The Project:  An album pre-order website
Project Duration: March 2023-April 2023
My Role: UX Designer from conception to delivery
Responsibilities: conducting interviews, paper and digital wire framing, low and high-fidelity prototyping, conducting usability studies, accounting for accessibility, and iterating on designs
The Problem: Users missing album releases
Project Vision: A website to notify, accept pre-orders, and track album delivery

Research Study
I conducted interviews and created empathy maps to understand the users I was designing for and their needs. A primary user group identified through research was busy adults who are unaware of new albums released by their favorite artists.
This user group helped solidify assumptions about participants' busy schedules, but research showed many other reasons for being unaware of new releases. Problems included a lack of coverage in mainstream media, oblivious to local shows to buy albums in person, as well as theories of social media algorithms.
The most common pain points were:
1. Securing: It can be difficult to find a local record store, navigate there, find parking, and locate an album in the store
2. Availability: Despite the recent successes of vinyl, it is still hard to find online, as well as networks that distribute it
3. Awareness: Fans are not aware of new releases from their favorite artists nor aware of local performances
Initial Concepts
In the Paper wireframes the aim was to keep the album front and center, and make the main user flow as easy as possible. The stars represent parts to use in an initial digital wireframe.
Digital Wireframes
With the digital wireframes I wanted the content and organization to remain consistent. A simple layout and big buttons to assist the user main flow.

User Testing
The low-fidelity prototype for the primary user flow was connected and designed based on insight from user studies and suggestions.

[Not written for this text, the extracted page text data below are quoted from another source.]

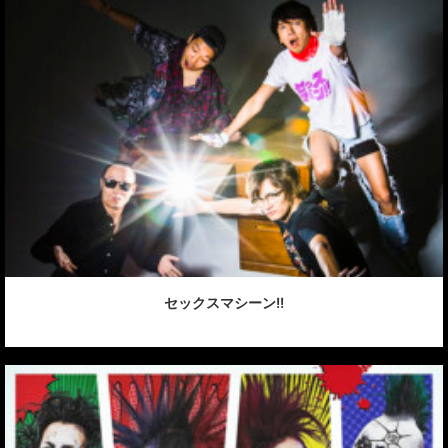
セックスマシーン!!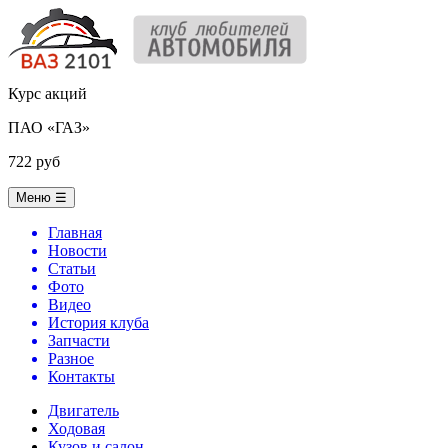
Курс акций
ПАО «ГАЗ»
722 руб
Меню
☰
Главная
Новости
Статьи
Фото
Видео
История клуба
Запчасти
Разное
Контакты
Двигатель
Ходовая
Кузов и салон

You can view the low-fidelity prototype here

Through the usability studies I found that having a pop-up letting users know an item was added then giving them the option to continue shopping helped improve the user experience.
We also found it easier to have a drop-down cart, so the user could check on what they had in the cart without changing pages.

Final Designs
The user flow for the website mimics that of the original usability study.
The app puts the user front and center, providing a quick and convenient way to pre-order and track vinyl purchases. A quote from a user: “The app is extremely easy to use, and pretty useful for dedicated fans.
What I learned:
While designing this album pre-order app, I learned the value of iteration, and the power of usability studies, to help focus my designs and keep the user and user flow as top priority.